When someone says they are going out for dinner or supper, you know which meal they are talking about. You listen to "Paul Harvey" every day at noon.

You think of the major food groups as deer meat, beer, corn, and soy nuts.

You're pulled over and asked by the cop, "Had a little to much to drink, (your first name here)?

You own the complete "Dukes of Hazzard" video collection.

"Hick" is a style of clothing.

You can use the words, 'crik', 'holler', and 'skunk weed' in the same sentence.

Your Christmas gift, when you were ten years old was a shotgun (a BB gun if you were a 'townie').

You know someone personally who is involved in meth trade or manufacture.

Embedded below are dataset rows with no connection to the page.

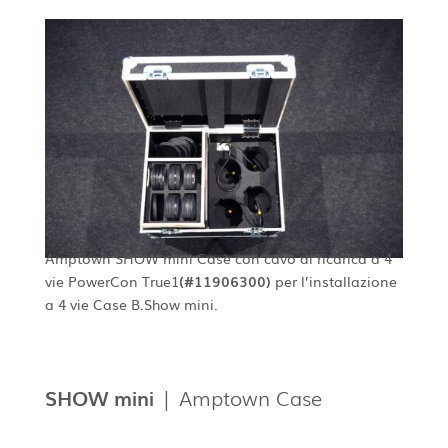
Amptown SHOW mini Case con cavo di ricarica a 4
vie PowerCon True1
(#11906300)
per l’installazione
a 4 vie Case B.Show mini.
SHOW mini
| Amptown Case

Your idea of a party is throwing cans of WD40 in a campfire while you're drunk.

You've been to a rave in a barn.

You've had sex in the back of a truck ... amid cows.

You know that cows don't sleep standing up.

You're concerned about the rates of corn growth in Illinois as compared to that of Iowa's.

You listen to Ag Day at 6AM ... two hours after you get up in the morning.

You believe that trees in Iowa lean towards Nebraska ... because Nebraska sucks!

You know several people who still refer to Japanese cars as "rice-burners."

"Styx" plays a concert at the county fair, and people actually show up.

You don't get nervous when you walk into a biker bar (unless you're an Iowa City cop).

You actually get these jokes and pass them on to other friends from Iowa.




Monday, September 26, 2005

Naked Man Strikes Again!

So this last weekend we all celebrated Justyna's birthday. Friday night about 18 of us had a lovely dinner at DragonFly then moved on the the Buzz Club (I think thats the name, who knows). Anyways, it was kinda lame except the free drinks for the first hour. So we drank as much as possible then resumed the party at the Liar's club. Now some of the people who were at J's party had heard of the naked man from my birthday, yet did not believe us. But once again, he was there shakin all he had (which wasn't a whole lot, Justyna still contends he's a grower). So, first the people who didn't believe us were amazed. Then, as a said in one of my previous entries, I decided to actually look up. So the guy had kinda buzzed greyish hair and was probably not much taller than me, most likely somewhere between 5'9" and 5'11". So besides naked man, we got good and drunk. I lost an earring and bracelet. Jim kept getting harrassed by a guy who said he looked like Paul Reubens, Dave got laid (yeah Dave!!! - as he was crossing the street with his lady we were pumping our fists in the air yelling "Go Dave") and Jeanne was getting hit on by two guys at once. I ended up going back to Josh and Justyna's place where we endulged in white castles then passed out.

The next day, I woke up with a ragin hangover and prayed at the alter of the porcelain god. We rented Shaun of the Dead which Justyna loved like I knew she would and we got Harolds Chicken. Now I haven't had Harold's Chicken since it closed in uptown, I love that stuff, but there must be some weird hallucenagenics in that chicken because I had the most bizarre and vivid dreams that night. I found out that Josh did too. That's some crazy ass crap.

Anyways, I spent the rest of the weekend recovering. I'm gettin old.